**JOB**
Revise the stretch from the line containing "### **Orchestration: Kubernetes**" through the line containing "- **Performance**: Lighthouse, WebPageTest" by replacing "WebPageTest" with "PageSpeed Insights" and leaving everything else unchanged. Give back only those lines.

**DATASET CONTENT**
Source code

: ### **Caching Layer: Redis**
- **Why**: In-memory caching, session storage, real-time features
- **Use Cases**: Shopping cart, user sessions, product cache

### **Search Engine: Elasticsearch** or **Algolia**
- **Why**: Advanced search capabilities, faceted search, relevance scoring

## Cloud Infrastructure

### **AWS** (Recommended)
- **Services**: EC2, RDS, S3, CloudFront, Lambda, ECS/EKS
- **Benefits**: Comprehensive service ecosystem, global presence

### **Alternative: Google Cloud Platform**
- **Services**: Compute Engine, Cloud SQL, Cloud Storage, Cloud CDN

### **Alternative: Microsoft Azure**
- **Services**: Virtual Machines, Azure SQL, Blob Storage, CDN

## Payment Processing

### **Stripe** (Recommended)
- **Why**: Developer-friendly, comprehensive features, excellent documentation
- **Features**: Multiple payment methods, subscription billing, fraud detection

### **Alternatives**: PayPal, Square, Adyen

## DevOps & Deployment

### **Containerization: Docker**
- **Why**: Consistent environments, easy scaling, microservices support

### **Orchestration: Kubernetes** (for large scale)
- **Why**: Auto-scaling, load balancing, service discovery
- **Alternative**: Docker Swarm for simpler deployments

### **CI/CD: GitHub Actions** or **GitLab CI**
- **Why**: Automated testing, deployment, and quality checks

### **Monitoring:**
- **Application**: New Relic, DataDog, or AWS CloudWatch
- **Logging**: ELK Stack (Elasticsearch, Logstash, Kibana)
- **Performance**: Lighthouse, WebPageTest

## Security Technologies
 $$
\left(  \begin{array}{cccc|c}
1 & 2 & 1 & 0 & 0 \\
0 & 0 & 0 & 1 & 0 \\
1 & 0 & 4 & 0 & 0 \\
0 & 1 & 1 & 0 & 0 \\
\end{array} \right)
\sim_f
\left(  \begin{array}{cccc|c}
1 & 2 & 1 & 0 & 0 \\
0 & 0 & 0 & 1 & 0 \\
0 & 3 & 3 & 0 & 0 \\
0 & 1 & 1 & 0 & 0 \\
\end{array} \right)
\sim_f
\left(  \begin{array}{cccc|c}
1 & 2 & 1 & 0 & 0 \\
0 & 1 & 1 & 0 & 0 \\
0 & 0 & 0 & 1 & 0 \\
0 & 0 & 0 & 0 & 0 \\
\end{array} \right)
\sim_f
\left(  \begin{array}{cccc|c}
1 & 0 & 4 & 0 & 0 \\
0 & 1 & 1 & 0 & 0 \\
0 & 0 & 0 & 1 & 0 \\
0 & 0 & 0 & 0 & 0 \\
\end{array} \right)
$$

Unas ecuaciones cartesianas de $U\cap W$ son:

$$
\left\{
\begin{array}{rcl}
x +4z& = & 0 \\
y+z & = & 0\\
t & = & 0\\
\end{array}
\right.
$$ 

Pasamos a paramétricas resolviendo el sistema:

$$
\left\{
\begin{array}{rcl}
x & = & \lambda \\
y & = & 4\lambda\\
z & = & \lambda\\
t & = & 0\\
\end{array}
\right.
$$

**SOLUTION TO THIS TASK**
### **Orchestration: Kubernetes** (for large scale)
- **Why**: Auto-scaling, load balancing, service discovery
- **Alternative**: Docker Swarm for simpler deployments

### **CI/CD: GitHub Actions** or **GitLab CI**
- **Why**: Automated testing, deployment, and quality checks

### **Monitoring:**
- **Application**: New Relic, DataDog, or AWS CloudWatch
- **Logging**: ELK Stack (Elasticsearch, Logstash, Kibana)
- **Performance**: Lighthouse, PageSpeed Insights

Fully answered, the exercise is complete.